▶ _Records from a collection_:

====================

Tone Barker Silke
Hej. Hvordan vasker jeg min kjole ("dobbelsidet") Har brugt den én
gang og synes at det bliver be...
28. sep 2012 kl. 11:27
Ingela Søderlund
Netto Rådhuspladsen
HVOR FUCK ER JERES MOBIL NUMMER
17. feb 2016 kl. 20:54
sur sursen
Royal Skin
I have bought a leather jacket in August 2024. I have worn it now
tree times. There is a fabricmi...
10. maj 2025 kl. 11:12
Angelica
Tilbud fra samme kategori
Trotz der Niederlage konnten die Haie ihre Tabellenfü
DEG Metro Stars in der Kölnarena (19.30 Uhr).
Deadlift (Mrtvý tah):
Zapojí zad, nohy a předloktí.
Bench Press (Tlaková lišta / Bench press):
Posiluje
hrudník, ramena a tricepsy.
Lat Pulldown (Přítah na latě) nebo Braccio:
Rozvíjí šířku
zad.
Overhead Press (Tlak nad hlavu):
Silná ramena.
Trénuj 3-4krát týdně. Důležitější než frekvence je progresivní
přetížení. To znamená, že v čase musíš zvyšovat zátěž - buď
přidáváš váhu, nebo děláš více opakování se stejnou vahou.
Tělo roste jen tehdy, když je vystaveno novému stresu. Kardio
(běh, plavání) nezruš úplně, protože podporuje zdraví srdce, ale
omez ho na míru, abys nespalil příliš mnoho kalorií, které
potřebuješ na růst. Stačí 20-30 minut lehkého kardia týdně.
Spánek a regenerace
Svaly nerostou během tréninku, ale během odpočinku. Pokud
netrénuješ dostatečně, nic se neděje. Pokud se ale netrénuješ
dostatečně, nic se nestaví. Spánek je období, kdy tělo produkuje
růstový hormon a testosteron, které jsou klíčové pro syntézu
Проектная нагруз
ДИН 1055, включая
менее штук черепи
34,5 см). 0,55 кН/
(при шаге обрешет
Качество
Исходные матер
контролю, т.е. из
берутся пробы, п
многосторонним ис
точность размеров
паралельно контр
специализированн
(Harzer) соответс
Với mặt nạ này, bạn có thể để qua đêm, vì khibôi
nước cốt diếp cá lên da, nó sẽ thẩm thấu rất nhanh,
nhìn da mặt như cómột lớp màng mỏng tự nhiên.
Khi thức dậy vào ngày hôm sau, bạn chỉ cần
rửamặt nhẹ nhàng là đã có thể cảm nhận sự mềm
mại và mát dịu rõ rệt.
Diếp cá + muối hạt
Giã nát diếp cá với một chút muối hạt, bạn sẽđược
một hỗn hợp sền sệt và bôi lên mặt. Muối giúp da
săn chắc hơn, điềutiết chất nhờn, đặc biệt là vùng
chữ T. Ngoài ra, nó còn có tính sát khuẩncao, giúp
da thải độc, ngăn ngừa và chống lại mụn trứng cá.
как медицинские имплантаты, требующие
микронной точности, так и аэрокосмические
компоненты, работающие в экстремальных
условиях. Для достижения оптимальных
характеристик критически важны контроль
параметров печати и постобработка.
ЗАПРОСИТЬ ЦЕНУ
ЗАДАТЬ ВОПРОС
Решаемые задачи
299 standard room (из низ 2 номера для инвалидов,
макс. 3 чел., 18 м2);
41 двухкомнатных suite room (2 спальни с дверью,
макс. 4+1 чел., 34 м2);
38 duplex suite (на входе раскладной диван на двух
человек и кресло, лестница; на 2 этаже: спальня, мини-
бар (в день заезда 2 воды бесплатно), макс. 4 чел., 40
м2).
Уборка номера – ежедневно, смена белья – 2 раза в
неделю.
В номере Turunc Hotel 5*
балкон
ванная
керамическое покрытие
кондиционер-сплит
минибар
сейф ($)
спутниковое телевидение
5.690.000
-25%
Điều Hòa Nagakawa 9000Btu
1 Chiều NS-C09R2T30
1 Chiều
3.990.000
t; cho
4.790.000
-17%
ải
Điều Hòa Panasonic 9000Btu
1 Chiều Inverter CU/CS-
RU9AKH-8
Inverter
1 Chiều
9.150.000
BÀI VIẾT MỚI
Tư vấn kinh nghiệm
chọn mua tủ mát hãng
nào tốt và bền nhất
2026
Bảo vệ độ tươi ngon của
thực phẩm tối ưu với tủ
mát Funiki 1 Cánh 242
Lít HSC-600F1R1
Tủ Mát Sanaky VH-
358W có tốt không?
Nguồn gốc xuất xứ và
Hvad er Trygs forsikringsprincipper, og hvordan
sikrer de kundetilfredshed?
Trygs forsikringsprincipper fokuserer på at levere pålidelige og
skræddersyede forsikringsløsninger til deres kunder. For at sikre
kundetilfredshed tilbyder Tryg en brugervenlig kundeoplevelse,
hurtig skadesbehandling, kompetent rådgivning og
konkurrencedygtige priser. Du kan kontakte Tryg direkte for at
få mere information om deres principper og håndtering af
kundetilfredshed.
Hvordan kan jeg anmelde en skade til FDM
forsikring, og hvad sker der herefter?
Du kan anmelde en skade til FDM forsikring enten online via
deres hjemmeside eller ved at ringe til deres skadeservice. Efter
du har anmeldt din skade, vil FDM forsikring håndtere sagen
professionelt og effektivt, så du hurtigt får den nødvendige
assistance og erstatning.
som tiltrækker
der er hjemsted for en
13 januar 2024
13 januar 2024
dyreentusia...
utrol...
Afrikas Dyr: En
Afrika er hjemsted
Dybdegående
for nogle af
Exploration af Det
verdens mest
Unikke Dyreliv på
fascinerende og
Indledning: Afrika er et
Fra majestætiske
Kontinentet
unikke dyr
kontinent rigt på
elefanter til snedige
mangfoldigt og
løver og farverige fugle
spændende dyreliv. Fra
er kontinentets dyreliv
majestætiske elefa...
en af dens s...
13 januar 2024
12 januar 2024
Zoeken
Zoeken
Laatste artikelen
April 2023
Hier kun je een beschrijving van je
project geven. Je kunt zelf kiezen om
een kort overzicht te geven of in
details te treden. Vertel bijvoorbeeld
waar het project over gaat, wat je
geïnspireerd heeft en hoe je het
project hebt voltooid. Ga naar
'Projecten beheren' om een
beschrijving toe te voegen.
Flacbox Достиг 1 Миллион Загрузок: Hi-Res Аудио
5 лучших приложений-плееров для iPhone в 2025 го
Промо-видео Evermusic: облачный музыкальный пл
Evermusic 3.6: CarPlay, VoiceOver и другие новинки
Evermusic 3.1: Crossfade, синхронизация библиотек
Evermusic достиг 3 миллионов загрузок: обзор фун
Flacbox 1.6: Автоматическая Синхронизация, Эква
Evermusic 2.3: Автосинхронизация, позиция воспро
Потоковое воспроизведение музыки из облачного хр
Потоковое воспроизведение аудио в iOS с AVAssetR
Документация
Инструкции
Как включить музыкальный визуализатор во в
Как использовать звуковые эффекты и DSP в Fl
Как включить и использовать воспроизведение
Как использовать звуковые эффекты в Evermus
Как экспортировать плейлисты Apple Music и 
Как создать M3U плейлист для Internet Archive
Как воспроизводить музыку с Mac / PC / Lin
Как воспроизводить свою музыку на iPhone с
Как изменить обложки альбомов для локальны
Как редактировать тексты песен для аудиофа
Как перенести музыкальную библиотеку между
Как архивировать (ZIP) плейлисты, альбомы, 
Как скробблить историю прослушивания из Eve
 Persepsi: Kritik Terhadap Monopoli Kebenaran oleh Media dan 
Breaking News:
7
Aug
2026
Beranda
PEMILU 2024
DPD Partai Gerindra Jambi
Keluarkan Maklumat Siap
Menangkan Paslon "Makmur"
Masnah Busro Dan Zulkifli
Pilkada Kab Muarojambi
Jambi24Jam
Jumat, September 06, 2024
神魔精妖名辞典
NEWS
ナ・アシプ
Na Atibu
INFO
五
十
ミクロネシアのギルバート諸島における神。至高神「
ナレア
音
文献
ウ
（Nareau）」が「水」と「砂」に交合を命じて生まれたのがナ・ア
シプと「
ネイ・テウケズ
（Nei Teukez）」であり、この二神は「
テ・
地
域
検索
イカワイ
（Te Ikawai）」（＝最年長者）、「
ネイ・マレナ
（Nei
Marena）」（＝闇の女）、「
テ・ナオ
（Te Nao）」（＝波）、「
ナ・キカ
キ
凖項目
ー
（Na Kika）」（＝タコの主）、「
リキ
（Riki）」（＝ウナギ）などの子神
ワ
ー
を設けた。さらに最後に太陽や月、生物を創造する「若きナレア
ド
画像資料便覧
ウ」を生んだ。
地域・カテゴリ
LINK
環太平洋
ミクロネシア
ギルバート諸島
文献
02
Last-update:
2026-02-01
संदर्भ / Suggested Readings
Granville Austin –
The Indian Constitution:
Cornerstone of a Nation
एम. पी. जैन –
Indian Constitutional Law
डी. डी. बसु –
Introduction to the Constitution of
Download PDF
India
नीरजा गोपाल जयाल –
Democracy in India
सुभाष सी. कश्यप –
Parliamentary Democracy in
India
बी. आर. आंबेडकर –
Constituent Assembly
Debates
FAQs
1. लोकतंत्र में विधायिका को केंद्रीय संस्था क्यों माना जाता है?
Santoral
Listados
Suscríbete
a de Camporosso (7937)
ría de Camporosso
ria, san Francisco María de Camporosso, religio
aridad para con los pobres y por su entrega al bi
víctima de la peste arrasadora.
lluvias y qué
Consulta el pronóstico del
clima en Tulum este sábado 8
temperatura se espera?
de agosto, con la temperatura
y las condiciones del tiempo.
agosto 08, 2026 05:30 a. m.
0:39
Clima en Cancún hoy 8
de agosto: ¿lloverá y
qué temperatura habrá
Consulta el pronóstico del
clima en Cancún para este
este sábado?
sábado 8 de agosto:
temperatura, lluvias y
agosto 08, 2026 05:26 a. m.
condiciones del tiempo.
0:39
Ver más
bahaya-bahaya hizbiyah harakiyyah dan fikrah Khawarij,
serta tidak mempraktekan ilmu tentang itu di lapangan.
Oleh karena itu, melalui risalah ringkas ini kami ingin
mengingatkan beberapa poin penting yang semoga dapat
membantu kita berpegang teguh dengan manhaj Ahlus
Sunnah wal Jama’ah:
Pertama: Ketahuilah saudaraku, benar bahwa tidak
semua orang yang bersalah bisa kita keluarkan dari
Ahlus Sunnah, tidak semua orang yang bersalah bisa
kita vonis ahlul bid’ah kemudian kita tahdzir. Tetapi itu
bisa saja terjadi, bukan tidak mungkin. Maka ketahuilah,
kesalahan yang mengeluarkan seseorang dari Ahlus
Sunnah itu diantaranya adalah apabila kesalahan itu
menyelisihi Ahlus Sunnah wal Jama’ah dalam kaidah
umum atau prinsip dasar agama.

====================

Counting every line of the entries that holds the word "Press", report the total and no other text.

▶ _YOUR RESPONSE_:
2